This week, we celebrate Sukkot and the fall harvest. We are reminded of the sukkot - the booths - that the Israelites dwelled in as they journeyed from Egypt to the land of Canaan. These sukkot symbolize both our vulnerability - being utterly exposed to the elements while living in a temporary structure with only three walls and barely a roof - as well as our faith - that God will protect us through this harrowing journey and that we will make it into the promised land. In addition, Sukkot follows on the heels of Rosh Hashana and Yom Kippur, perhaps the two holiest holidays in the Jewish calendar. Rather than treating Sukkot as an afterthought, it can be seen as the culmination of these fall holidays.
Rosh Hashana is considered hayom harat olam, the birthday of the world. There is an order to the world and we have our place in that order. As we stand in front of God as Creator, we reckon with our smallness and our limitations as well as our vast potential as one of God’s creatures. Rosh Hashana is also yom hadin, the day of judgment on which we are on trial and God is our Judge. As our life hangs in the balance, we pray to be written into the Book of Life for the year to come. On Yom Kippur, this theme of living in the balance between life and death intensifies, as we deny ourselves food and drink and as some of us don a kittel, the same white robe that we are buried in. We spend the day reciting vidui, the confessional prayer, in which we enumerate the ways we have missed the mark this past year, and we beseech God to have compassion on us. On Rosh Hashana and Yom Kippur we look directly at our fragility and mortality. We look death in the face.
We are then commanded to dwell in sukkot for seven days, beginning four days after Yom Kippur. Sukkot is referred to as z’man simchateinu, the time of our joy. We move out of the security and safety of our homes and into a fragile and slightly precarious structure. And we are meant to rejoice.

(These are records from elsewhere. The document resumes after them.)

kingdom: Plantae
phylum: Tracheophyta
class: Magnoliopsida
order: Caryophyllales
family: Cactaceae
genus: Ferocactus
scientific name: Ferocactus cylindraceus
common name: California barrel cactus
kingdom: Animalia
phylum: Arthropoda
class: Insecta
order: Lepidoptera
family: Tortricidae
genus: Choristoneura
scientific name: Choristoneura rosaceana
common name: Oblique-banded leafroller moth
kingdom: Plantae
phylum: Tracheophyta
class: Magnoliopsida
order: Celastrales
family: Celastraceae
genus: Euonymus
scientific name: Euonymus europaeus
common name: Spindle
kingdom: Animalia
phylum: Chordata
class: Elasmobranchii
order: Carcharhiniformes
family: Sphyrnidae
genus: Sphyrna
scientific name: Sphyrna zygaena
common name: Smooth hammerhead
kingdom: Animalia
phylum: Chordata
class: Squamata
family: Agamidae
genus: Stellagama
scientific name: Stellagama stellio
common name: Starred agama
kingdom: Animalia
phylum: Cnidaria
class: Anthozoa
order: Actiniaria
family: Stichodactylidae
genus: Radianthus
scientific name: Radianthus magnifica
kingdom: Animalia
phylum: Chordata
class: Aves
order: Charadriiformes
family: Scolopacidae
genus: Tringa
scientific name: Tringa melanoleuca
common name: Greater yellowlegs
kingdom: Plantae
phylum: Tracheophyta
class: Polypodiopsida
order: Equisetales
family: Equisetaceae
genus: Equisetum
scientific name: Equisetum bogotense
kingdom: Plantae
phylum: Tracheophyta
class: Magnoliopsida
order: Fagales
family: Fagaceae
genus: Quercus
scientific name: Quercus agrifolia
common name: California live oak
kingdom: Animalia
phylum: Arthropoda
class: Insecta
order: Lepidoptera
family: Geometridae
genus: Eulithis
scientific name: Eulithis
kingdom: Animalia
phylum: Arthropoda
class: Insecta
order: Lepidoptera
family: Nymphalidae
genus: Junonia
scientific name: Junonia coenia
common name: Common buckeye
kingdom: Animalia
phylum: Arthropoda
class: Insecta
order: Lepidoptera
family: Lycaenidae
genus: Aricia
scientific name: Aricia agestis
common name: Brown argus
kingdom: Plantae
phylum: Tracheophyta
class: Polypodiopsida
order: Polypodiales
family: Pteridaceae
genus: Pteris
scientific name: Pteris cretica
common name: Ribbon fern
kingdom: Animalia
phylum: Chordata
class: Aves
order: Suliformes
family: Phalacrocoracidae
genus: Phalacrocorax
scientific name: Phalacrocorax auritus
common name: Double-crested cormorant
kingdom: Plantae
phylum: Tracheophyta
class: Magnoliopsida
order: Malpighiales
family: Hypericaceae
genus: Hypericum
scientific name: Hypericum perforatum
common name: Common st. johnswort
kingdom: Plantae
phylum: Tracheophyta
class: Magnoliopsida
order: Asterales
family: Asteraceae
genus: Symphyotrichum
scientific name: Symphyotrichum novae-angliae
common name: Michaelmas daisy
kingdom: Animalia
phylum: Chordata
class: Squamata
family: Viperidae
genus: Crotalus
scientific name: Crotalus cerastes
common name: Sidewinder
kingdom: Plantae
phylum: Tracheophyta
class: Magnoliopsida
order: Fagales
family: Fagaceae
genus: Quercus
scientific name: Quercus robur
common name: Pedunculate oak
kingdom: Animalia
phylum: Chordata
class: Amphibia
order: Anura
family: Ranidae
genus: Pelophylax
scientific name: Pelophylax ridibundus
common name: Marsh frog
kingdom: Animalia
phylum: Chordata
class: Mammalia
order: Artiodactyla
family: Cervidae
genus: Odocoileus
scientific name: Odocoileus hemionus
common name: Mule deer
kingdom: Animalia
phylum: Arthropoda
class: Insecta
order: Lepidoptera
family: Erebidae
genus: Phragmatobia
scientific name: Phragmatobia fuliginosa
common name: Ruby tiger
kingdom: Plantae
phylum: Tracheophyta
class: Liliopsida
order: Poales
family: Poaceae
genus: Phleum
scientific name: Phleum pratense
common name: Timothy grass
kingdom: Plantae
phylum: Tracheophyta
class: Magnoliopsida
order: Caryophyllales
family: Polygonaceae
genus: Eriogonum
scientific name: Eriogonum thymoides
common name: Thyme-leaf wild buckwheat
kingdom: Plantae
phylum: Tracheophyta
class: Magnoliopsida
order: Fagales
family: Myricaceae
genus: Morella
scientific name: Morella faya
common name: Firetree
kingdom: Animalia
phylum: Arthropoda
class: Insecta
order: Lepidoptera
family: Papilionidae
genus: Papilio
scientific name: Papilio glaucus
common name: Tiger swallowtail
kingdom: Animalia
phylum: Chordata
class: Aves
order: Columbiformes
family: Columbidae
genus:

What is this joy that we are to experience? Rabbi Alan Lew suggests that “perhaps this joy is precisely the joy of being stripped naked, the joy of being flush with life, the joy of having nothing between our skin and the wind and the starlight, nothing between us and the world. We have spent the past many weeks stripping ourselves naked – acknowledging our brokenness, allowing ourselves to see what we won’t usually look at, embracing the emptiness at the core of our experience, reducing our lives to a series of impulses that rise up and then fall away again… We have invited ourselves to entertain the possibility that we might die. On Rosh Hashana it is written, we acknowledge, who will live and who will die, and by Yom Kippur we have acknowledged that it may very well be us who does.”
As the climate crisis intensifies, and as the impacts on our communities increase and are felt across the globe, we can take note of that brokenness that Rabbi Lew describes. We can allow ourselves to reckon with our own fragility and mortality, feel the pain that comes with the overwhelming devastation that climate change causes, and face the fear of how great our losses will be in the years to come.
But we don’t stop there. When we accept the possibility of death head on and in community, we are more able to then turn and embrace life fully, to recommit ourselves to being fully alive and to pursue life in every arena that we can. To be alive is joyous; it is our birthright. We get to build deep relationships, to seek out connection, to take note of what we have and experience heartfelt gratitude, to marvel at the complex and beautiful world that God has created and our part in that world. This joy at being alive can help nurture and sustain us as we continue our work. And our work, in turn, can be joyous.
This Sukkot, may we hold close and dear the words we uttered on Rosh Hashana and Yom Kippur when we invoked God as melekh hafetz bahayim - God Who desires life, God Who wants us to choose life. May we choose life in the coming year.